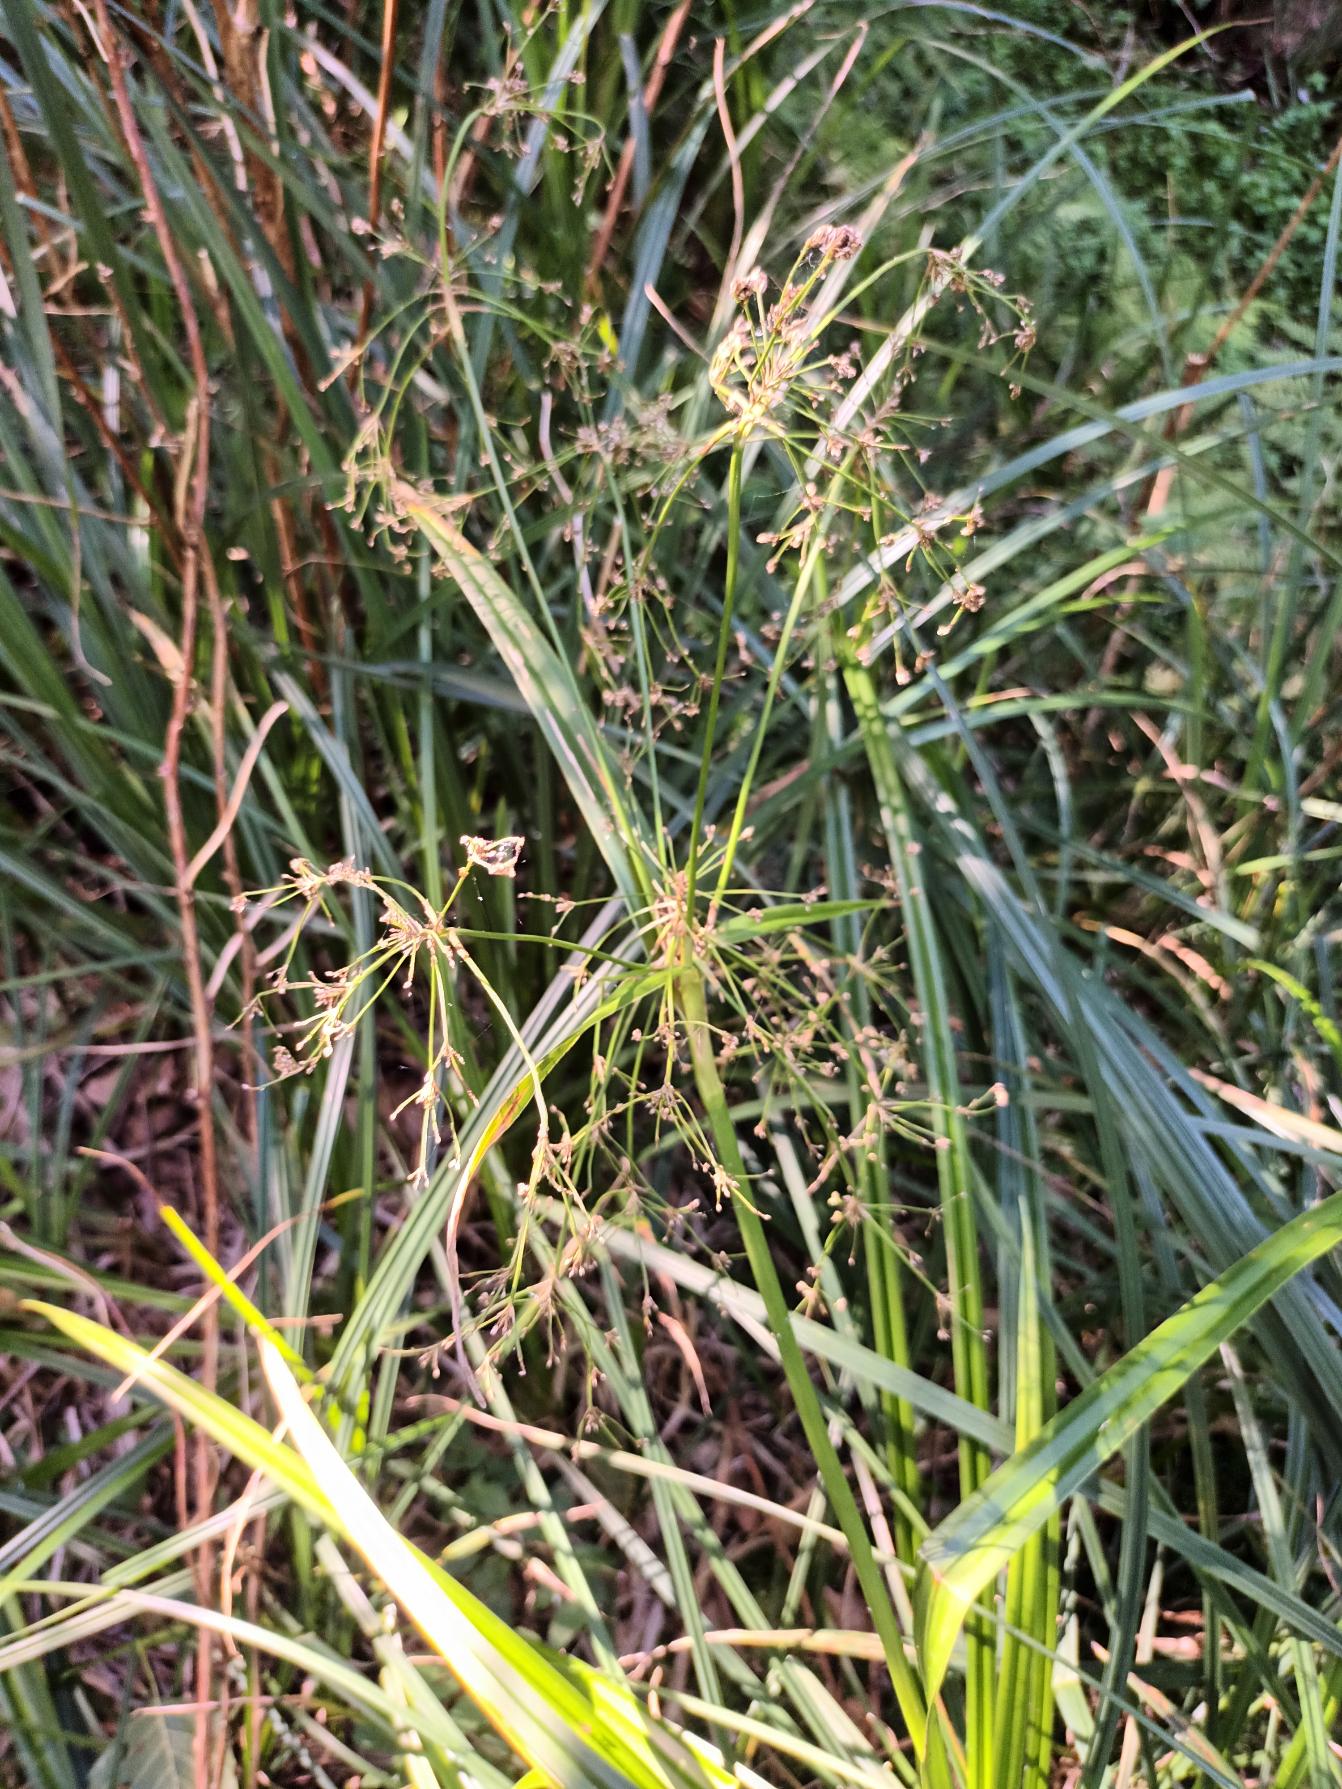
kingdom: Plantae
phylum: Tracheophyta
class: Liliopsida
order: Poales
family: Cyperaceae
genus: Scirpus
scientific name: Scirpus sylvaticus
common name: Skov-kogleaks
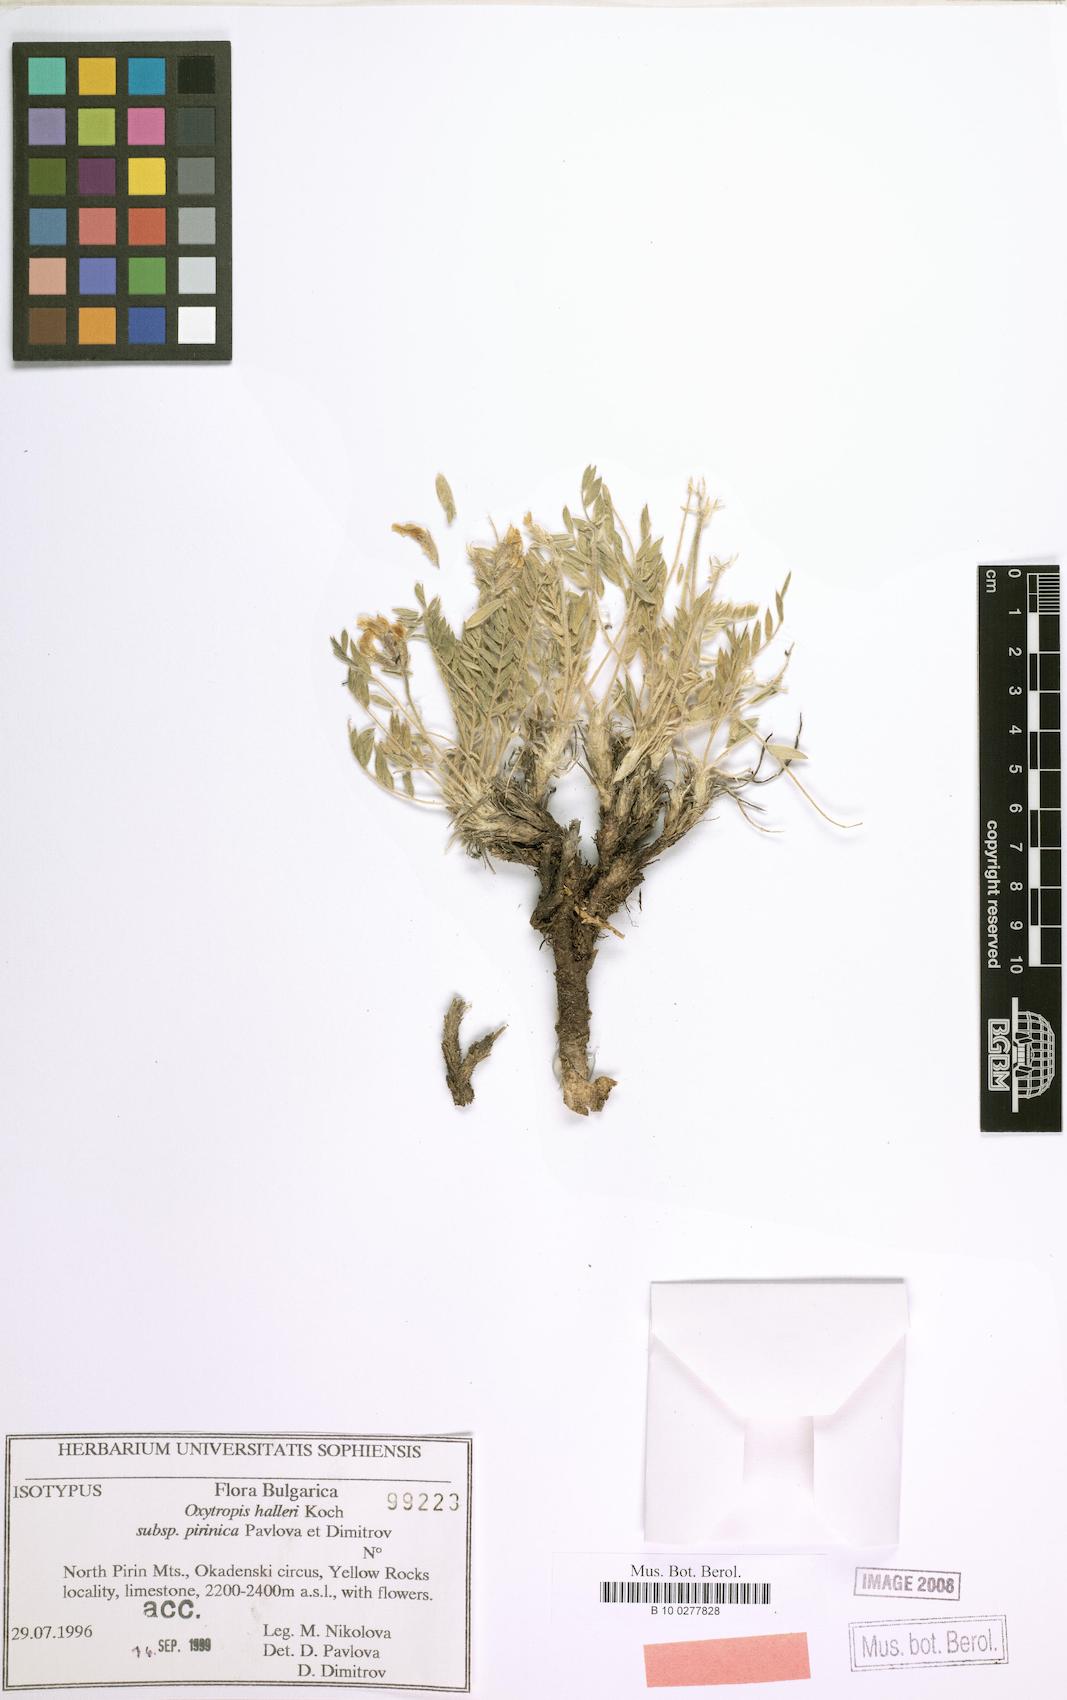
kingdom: Plantae
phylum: Tracheophyta
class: Magnoliopsida
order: Fabales
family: Fabaceae
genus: Oxytropis
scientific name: Oxytropis halleri
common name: Purple oxytropis
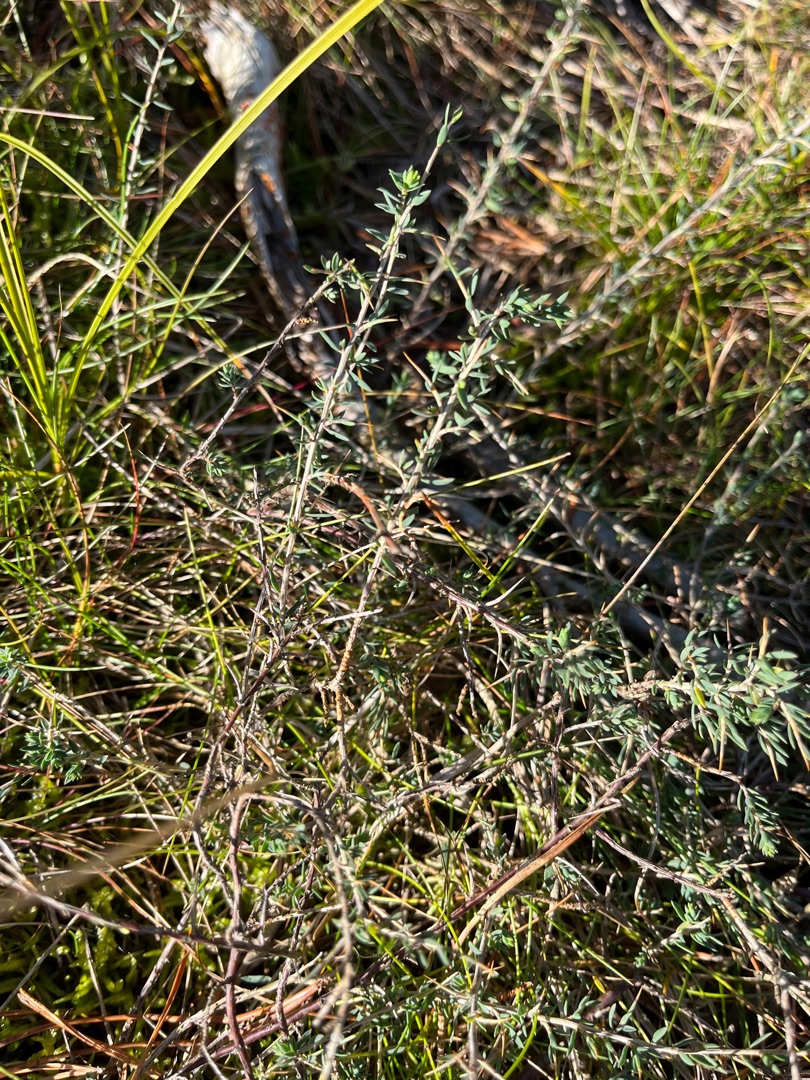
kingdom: Plantae
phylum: Tracheophyta
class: Magnoliopsida
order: Fabales
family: Fabaceae
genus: Genista
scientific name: Genista anglica
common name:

□ □ □ □

JOB: Copy all of the data above line for line without changing anything, but leave the pictures out.

PROBLEM SOLUTION:
kingdom: Plantae
phylum: Tracheophyta
class: Liliopsida
order: Poales
family: Cyperaceae
genus: Scirpus
scientific name: Scirpus sylvaticus
common name: Skov-kogleaks
kingdom: Plantae
phylum: Tracheophyta
class: Magnoliopsida
order: Fabales
family: Fabaceae
genus: Oxytropis
scientific name: Oxytropis halleri
common name: Purple oxytropis
kingdom: Plantae
phylum: Tracheophyta
class: Magnoliopsida
order: Fabales
family: Fabaceae
genus: Genista
scientific name: Genista anglica
common name:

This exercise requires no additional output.